The problem:
Copy every line of the entries below word for word, leaving out the pictures.

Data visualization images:
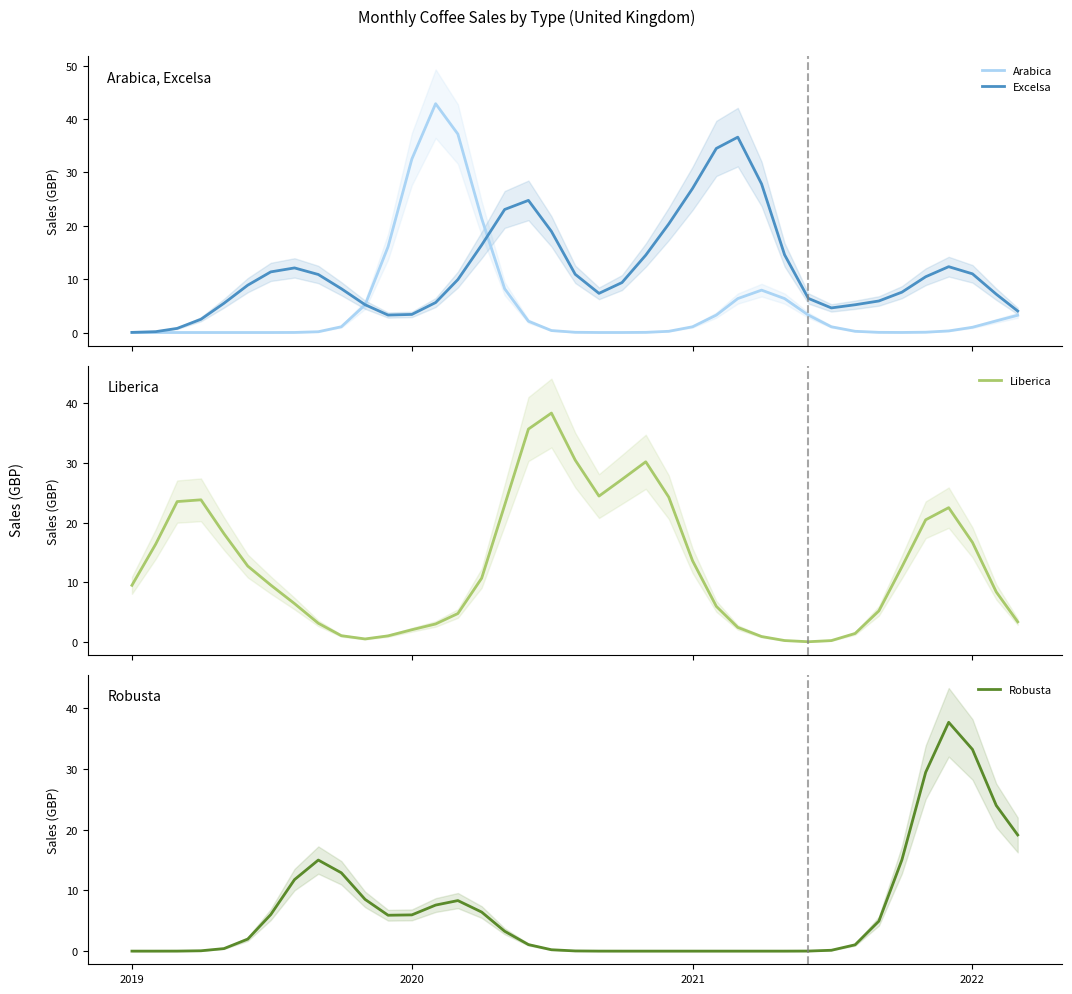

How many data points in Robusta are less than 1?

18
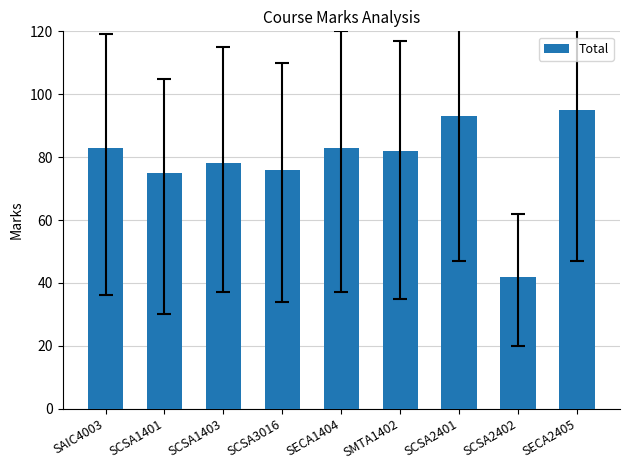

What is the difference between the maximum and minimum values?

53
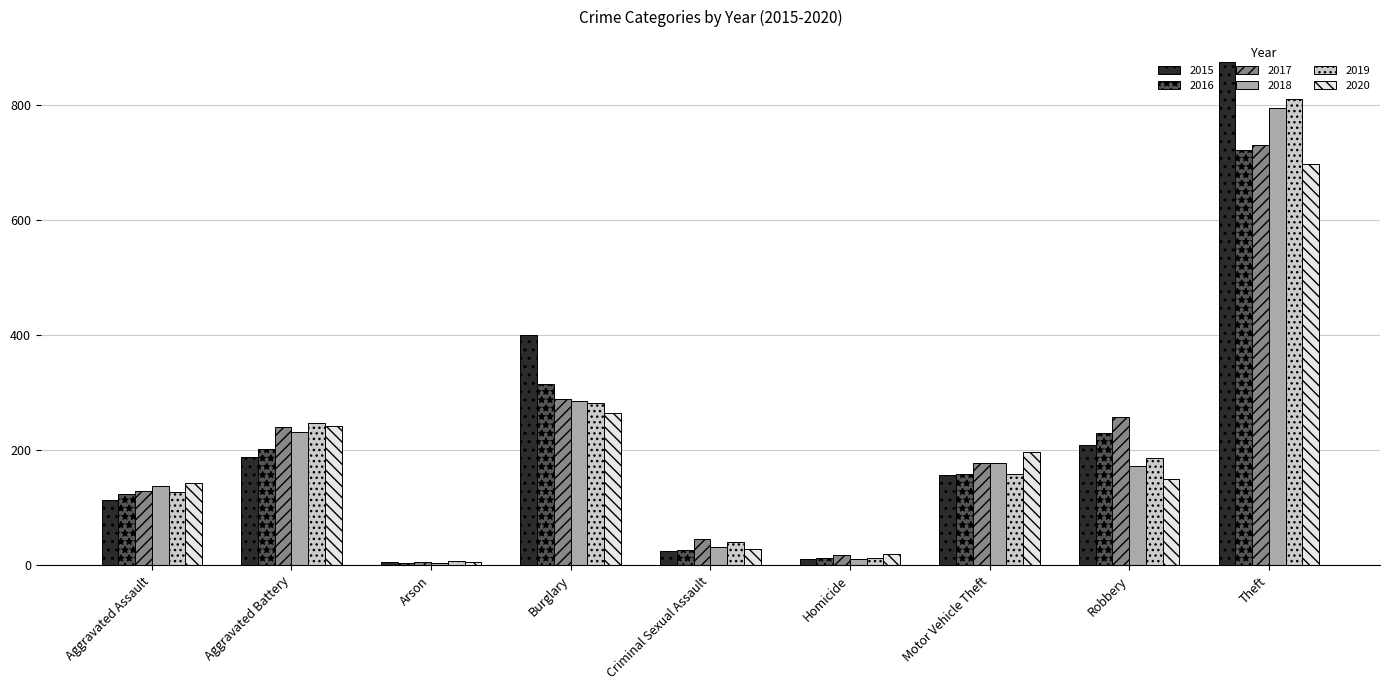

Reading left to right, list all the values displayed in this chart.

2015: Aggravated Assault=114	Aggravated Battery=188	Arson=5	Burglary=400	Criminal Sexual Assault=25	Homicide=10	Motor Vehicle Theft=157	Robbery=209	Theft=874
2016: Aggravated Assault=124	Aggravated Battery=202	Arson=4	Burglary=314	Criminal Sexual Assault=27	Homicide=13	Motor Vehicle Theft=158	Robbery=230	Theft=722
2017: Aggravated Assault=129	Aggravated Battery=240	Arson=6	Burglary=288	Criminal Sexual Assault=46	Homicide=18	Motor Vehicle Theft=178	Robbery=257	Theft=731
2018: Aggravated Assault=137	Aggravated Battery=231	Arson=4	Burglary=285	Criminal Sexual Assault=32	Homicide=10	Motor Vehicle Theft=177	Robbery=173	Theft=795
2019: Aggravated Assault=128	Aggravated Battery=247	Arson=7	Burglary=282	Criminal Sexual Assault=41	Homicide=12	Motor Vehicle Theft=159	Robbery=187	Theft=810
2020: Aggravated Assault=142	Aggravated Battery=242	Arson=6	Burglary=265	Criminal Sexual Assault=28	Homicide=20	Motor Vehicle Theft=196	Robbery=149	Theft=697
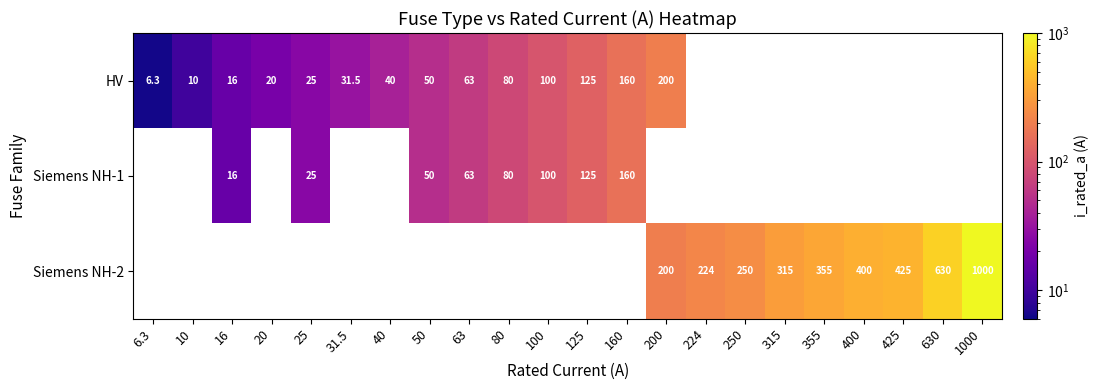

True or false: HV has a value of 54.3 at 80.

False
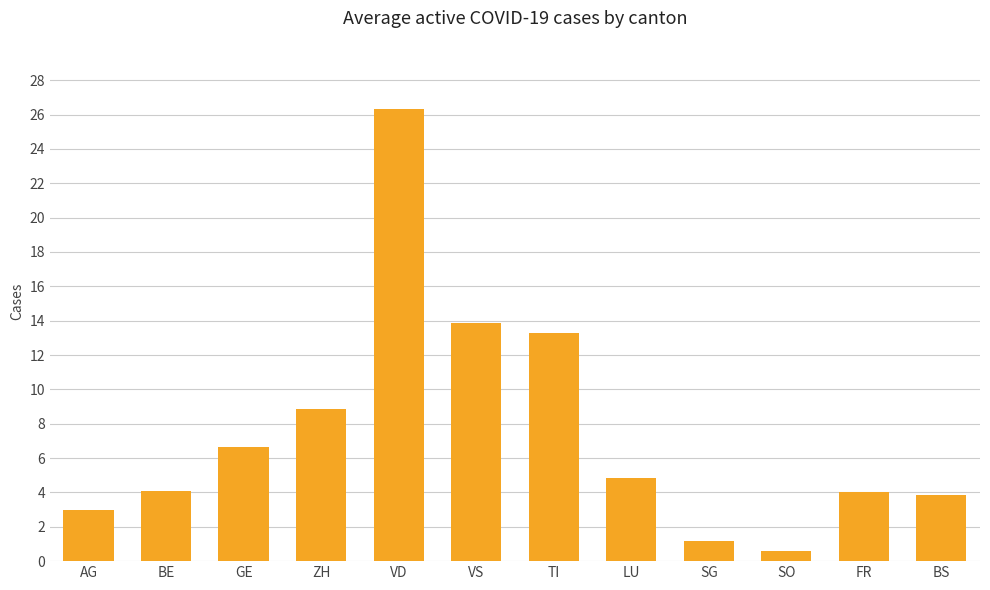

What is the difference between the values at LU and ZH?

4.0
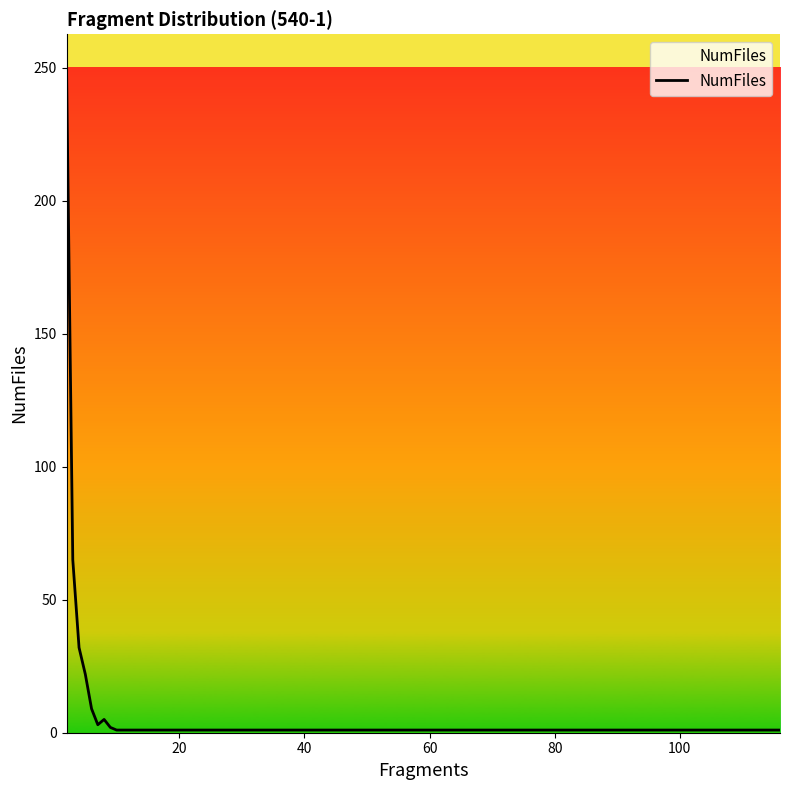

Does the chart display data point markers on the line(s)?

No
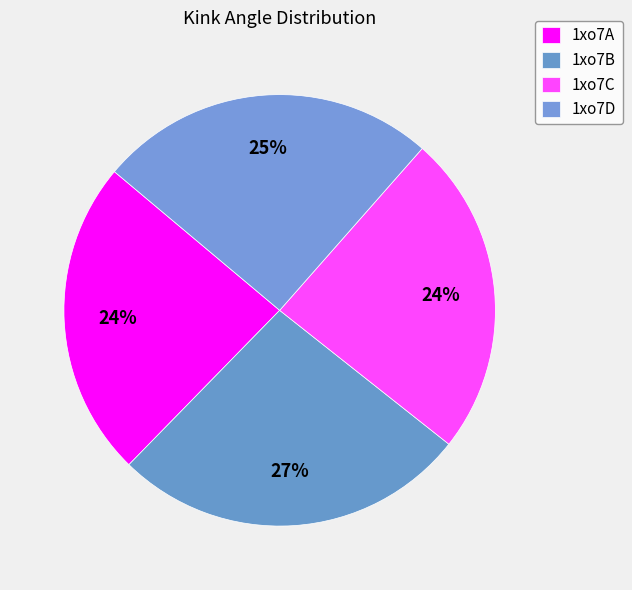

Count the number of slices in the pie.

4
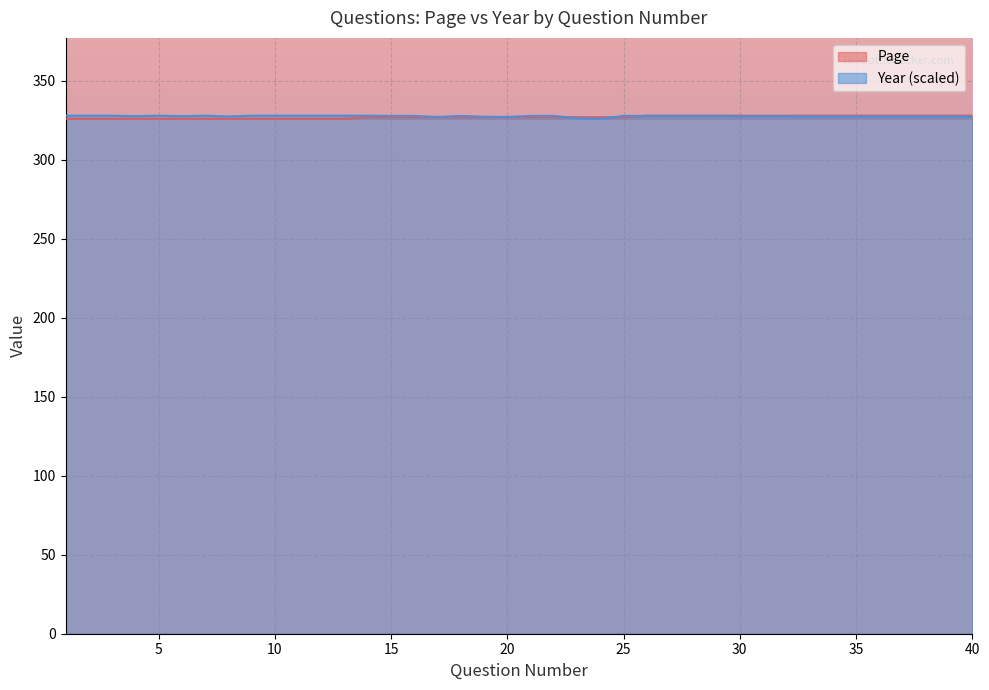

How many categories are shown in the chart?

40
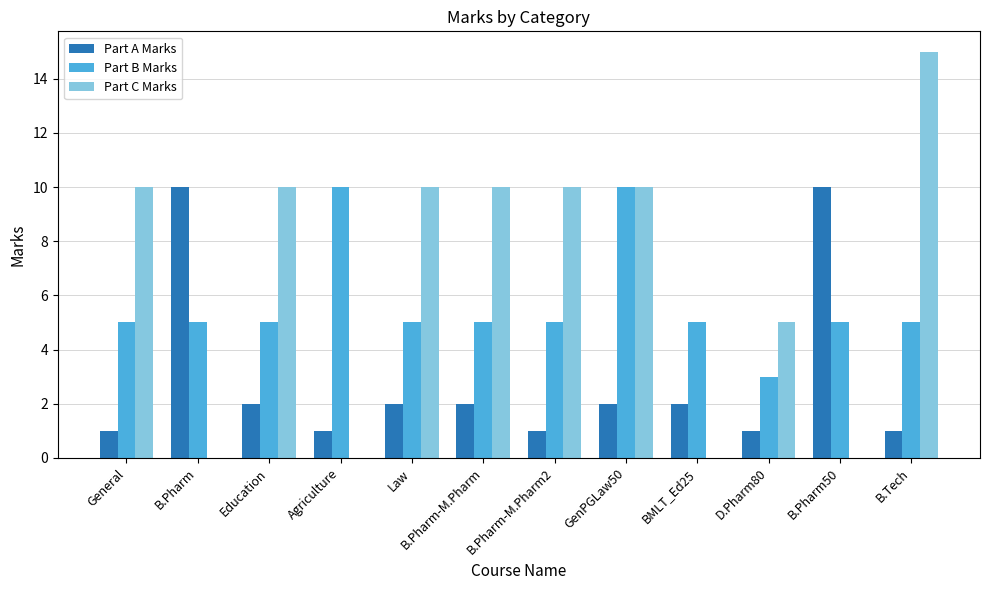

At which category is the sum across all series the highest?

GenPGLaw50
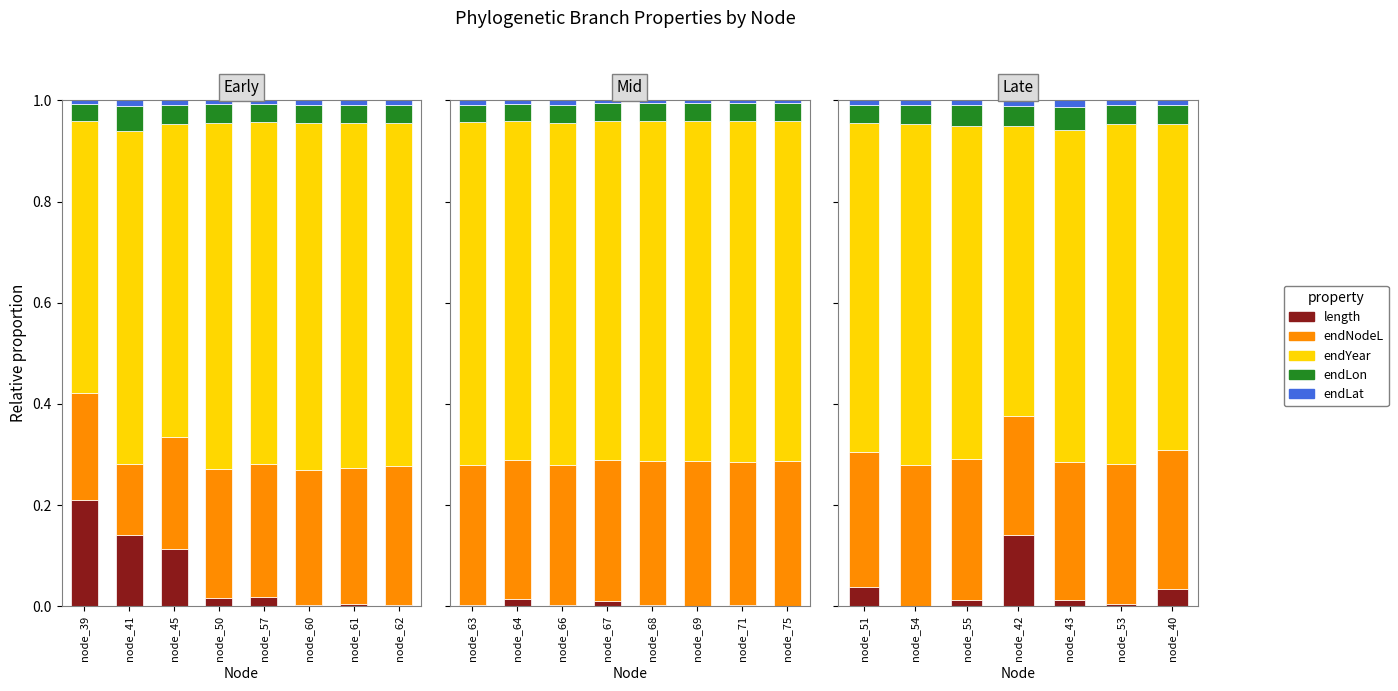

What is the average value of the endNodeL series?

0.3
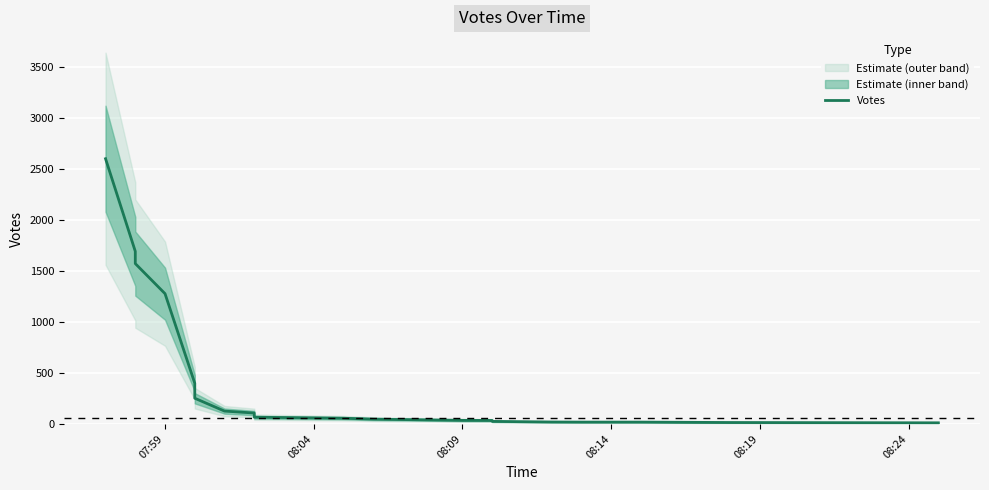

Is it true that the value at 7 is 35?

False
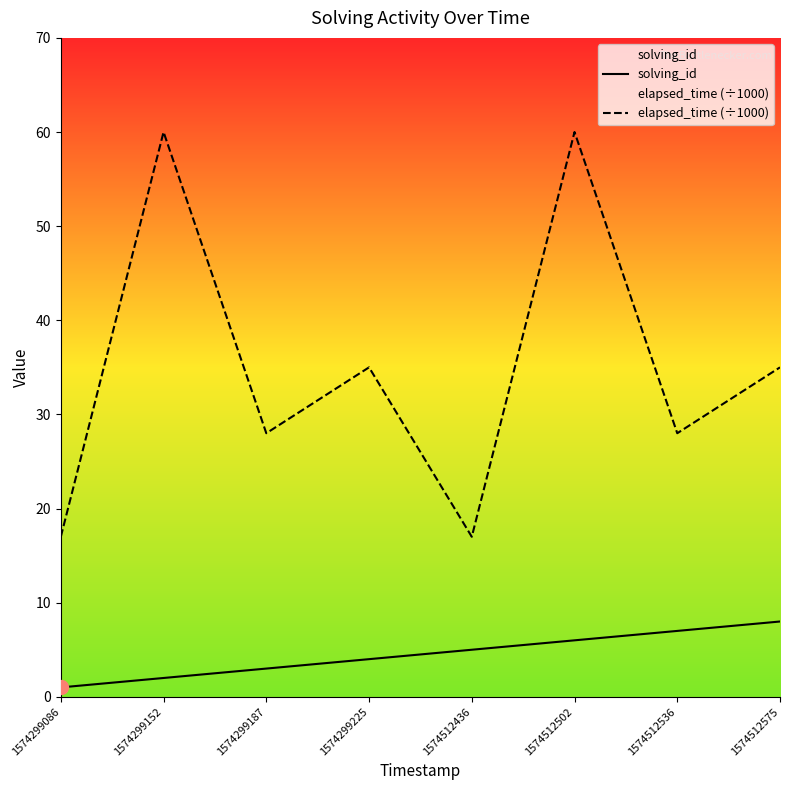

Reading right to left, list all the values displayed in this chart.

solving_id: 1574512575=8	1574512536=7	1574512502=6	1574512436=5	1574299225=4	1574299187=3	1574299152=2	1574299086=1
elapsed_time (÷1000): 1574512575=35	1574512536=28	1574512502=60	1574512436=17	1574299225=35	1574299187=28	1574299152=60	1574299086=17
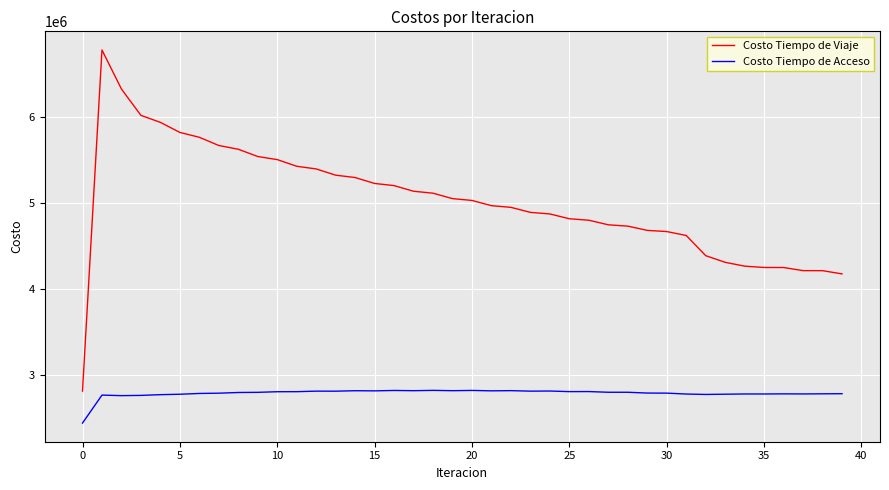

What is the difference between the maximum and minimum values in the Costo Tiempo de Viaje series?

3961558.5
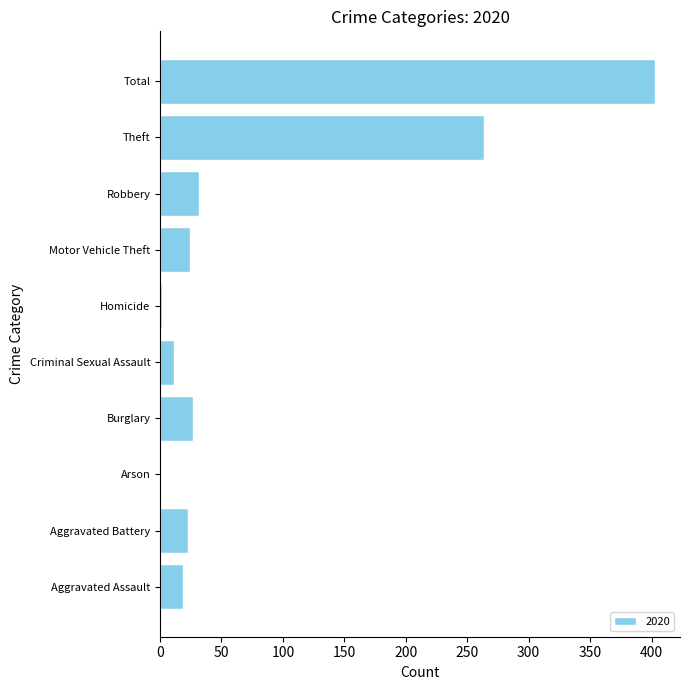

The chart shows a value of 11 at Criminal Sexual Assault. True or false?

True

Exercise output:
How many data points in Robusta are less than 1?

18

What is the difference between the maximum and minimum values?

53

Reading left to right, list all the values displayed in this chart.

2015: Aggravated Assault=114	Aggravated Battery=188	Arson=5	Burglary=400	Criminal Sexual Assault=25	Homicide=10	Motor Vehicle Theft=157	Robbery=209	Theft=874
2016: Aggravated Assault=124	Aggravated Battery=202	Arson=4	Burglary=314	Criminal Sexual Assault=27	Homicide=13	Motor Vehicle Theft=158	Robbery=230	Theft=722
2017: Aggravated Assault=129	Aggravated Battery=240	Arson=6	Burglary=288	Criminal Sexual Assault=46	Homicide=18	Motor Vehicle Theft=178	Robbery=257	Theft=731
2018: Aggravated Assault=137	Aggravated Battery=231	Arson=4	Burglary=285	Criminal Sexual Assault=32	Homicide=10	Motor Vehicle Theft=177	Robbery=173	Theft=795
2019: Aggravated Assault=128	Aggravated Battery=247	Arson=7	Burglary=282	Criminal Sexual Assault=41	Homicide=12	Motor Vehicle Theft=159	Robbery=187	Theft=810
2020: Aggravated Assault=142	Aggravated Battery=242	Arson=6	Burglary=265	Criminal Sexual Assault=28	Homicide=20	Motor Vehicle Theft=196	Robbery=149	Theft=697

True or false: HV has a value of 54.3 at 80.

False

What is the difference between the values at LU and ZH?

4.0

Does the chart display data point markers on the line(s)?

No

Count the number of slices in the pie.

4

How many categories are shown in the chart?

40

At which category is the sum across all series the highest?

GenPGLaw50

What is the average value of the endNodeL series?

0.3

Is it true that the value at 7 is 35?

False

Reading right to left, list all the values displayed in this chart.

solving_id: 1574512575=8	1574512536=7	1574512502=6	1574512436=5	1574299225=4	1574299187=3	1574299152=2	1574299086=1
elapsed_time (÷1000): 1574512575=35	1574512536=28	1574512502=60	1574512436=17	1574299225=35	1574299187=28	1574299152=60	1574299086=17

What is the difference between the maximum and minimum values in the Costo Tiempo de Viaje series?

3961558.5

The chart shows a value of 11 at Criminal Sexual Assault. True or false?

True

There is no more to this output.